The Feb. 25 attack came at a moment of carefully engineered Cuban vulnerability. Since Dec. 3, 2025, virtually no fuel has reached the island. The Trump administration’s Jan. 29 executive order has threatened punitive tariffs against any country supplying oil to Cuba. U.S. vessels have intercepted tankers bound for Havana — including the Ocean Mariner, escorted to the Bahamas 70 miles from port. Blackouts have become routine across the island, with hospitals rationing fuel for generators.

Into this condition — maximum economic pressure — comes an armed paramilitary cell, trained on a farm in South Florida, organized via TikTok, crewed in part by individuals the U.S. government had been asked to investigate and declined to touch.

The economic siege and the armed attack are not parallel tracks. They are the same operation.

The U.S. Treasury has meanwhile announced it will allow limited fuel exports to private Cuban entities — explicitly excluding the state. This is a regime-change mechanism dressed as a humanitarian concession: cultivate a private sector dependent on Washington while the broader population remains under siege.

The pattern

The 1960 Mallory Memorandum, a State Department planning document, stated the goal plainly: deny Cuba money and supplies, produce hunger and desperation, bring down the government.
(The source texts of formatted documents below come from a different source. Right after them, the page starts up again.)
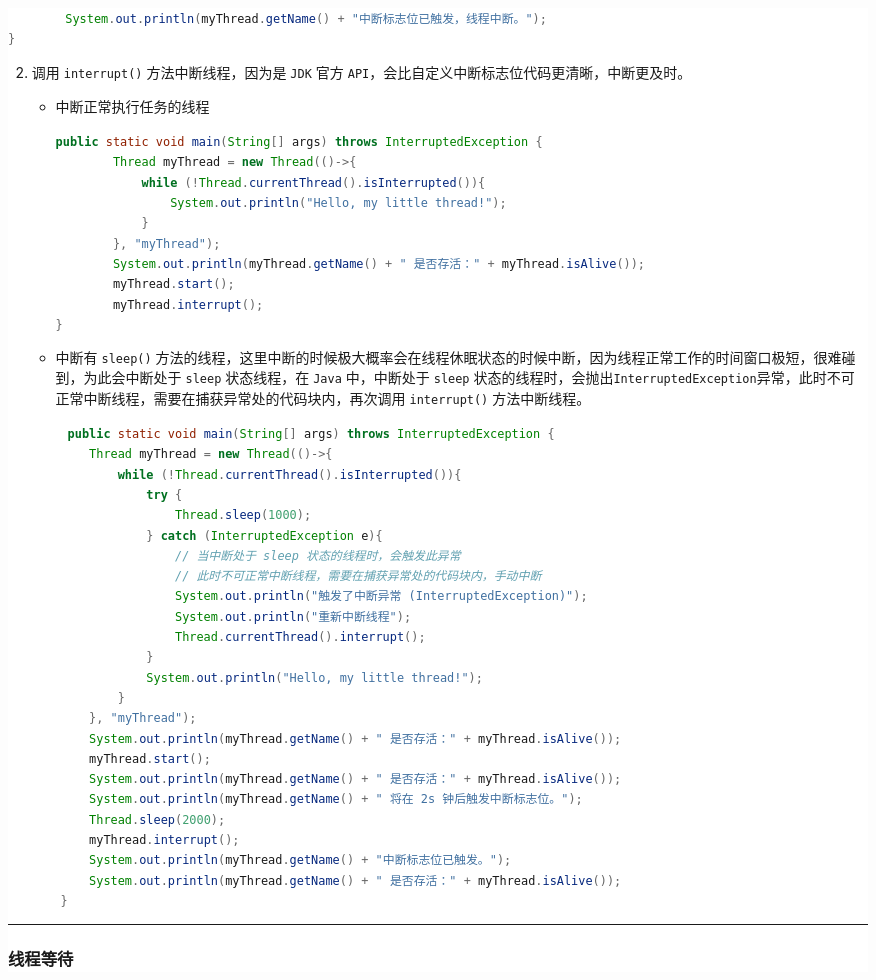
 ```java
        System.out.println(myThread.getName() + "中断标志位已触发，线程中断。");
}
```

2. 调用 `interrupt()` 方法中断线程，因为是 `JDK` 官方 `API`，会比自定义中断标志位代码更清晰，中断更及时。

   - 中断正常执行任务的线程

     ```java
     public static void main(String[] args) throws InterruptedException {
             Thread myThread = new Thread(()->{
                 while (!Thread.currentThread().isInterrupted()){
                     System.out.println("Hello, my little thread!");
                 }
             }, "myThread");
             System.out.println(myThread.getName() + " 是否存活：" + myThread.isAlive());
             myThread.start();
             myThread.interrupt();
     }
     ```
   - 中断有 `sleep()` 方法的线程，这里中断的时候极大概率会在线程休眠状态的时候中断，因为线程正常工作的时间窗口极短，很难碰到，为此会中断处于 `sleep` 状态线程，在 `Java` 中，中断处于 `sleep` 状态的线程时，会抛出`InterruptedException`异常，此时不可正常中断线程，需要在捕获异常处的代码块内，再次调用 `interrupt()` 方法中断线程。
   
   ```java
   		public static void main(String[] args) throws InterruptedException {
           Thread myThread = new Thread(()->{
               while (!Thread.currentThread().isInterrupted()){
                   try {
                       Thread.sleep(1000);
                   } catch (InterruptedException e){
                       // 当中断处于 sleep 状态的线程时，会触发此异常
                       // 此时不可正常中断线程，需要在捕获异常处的代码块内，手动中断
                       System.out.println("触发了中断异常 (InterruptedException)");
                       System.out.println("重新中断线程");
                       Thread.currentThread().interrupt();
                   }
                   System.out.println("Hello, my little thread!");
               }
           }, "myThread");
           System.out.println(myThread.getName() + " 是否存活：" + myThread.isAlive());
           myThread.start();
           System.out.println(myThread.getName() + " 是否存活：" + myThread.isAlive());
           System.out.println(myThread.getName() + " 将在 2s 钟后触发中断标志位。");
           Thread.sleep(2000);
           myThread.interrupt();
           System.out.println(myThread.getName() + "中断标志位已触发。");
           System.out.println(myThread.getName() + " 是否存活：" + myThread.isAlive());
       }
   ```
   
---

### 线程等待
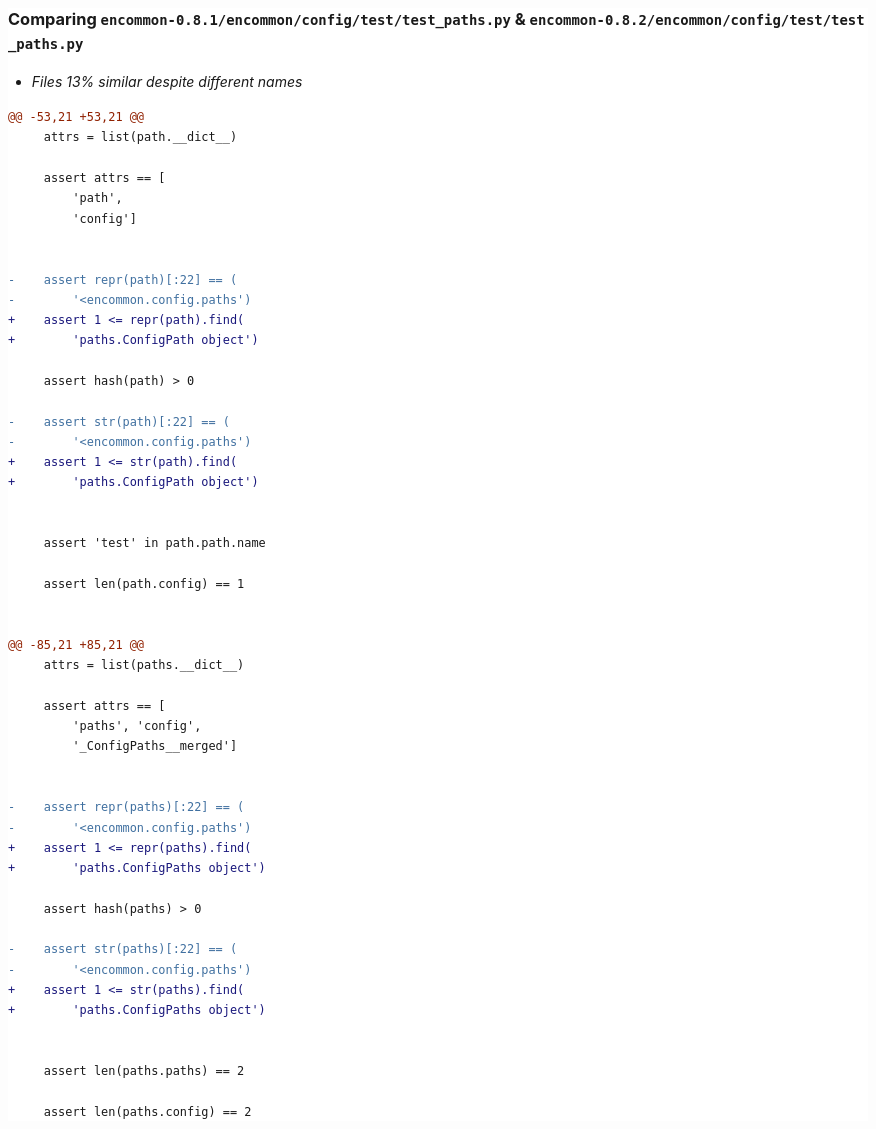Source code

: ### Comparing `encommon-0.8.1/encommon/config/test/test_paths.py` & `encommon-0.8.2/encommon/config/test/test_paths.py`

 * *Files 13% similar despite different names*

```diff
@@ -53,21 +53,21 @@
     attrs = list(path.__dict__)
 
     assert attrs == [
         'path',
         'config']
 
 
-    assert repr(path)[:22] == (
-        '<encommon.config.paths')
+    assert 1 <= repr(path).find(
+        'paths.ConfigPath object')
 
     assert hash(path) > 0
 
-    assert str(path)[:22] == (
-        '<encommon.config.paths')
+    assert 1 <= str(path).find(
+        'paths.ConfigPath object')
 
 
     assert 'test' in path.path.name
 
     assert len(path.config) == 1
 
 
@@ -85,21 +85,21 @@
     attrs = list(paths.__dict__)
 
     assert attrs == [
         'paths', 'config',
         '_ConfigPaths__merged']
 
 
-    assert repr(paths)[:22] == (
-        '<encommon.config.paths')
+    assert 1 <= repr(paths).find(
+        'paths.ConfigPaths object')
 
     assert hash(paths) > 0
 
-    assert str(paths)[:22] == (
-        '<encommon.config.paths')
+    assert 1 <= str(paths).find(
+        'paths.ConfigPaths object')
 
 
     assert len(paths.paths) == 2
 
     assert len(paths.config) == 2
```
The document was not a historical aberration. It codified U.S.-Cuba policy, with varying intensity, ever since. Luis Posada Carriles and Orlando Bosch, responsible for the 1976 bombing of Cubana Flight 455 that killed 73 people, lived freely in Miami for decades while the U.S. blocked extradition. The organizational line runs through Miami: yesterday’s bombers, today’s paramilitary crews — and decades of U.S. support and protection for anti-Cuba terrorists.

The Mallory Memorandum’s prescription was simple: make the majority suffer until the government falls. What its authors did not anticipate — and what six decades of failure has not resolved — is that Cubans don’t submit under siege. They organize, resist and fight back to defend the revolution’s gains.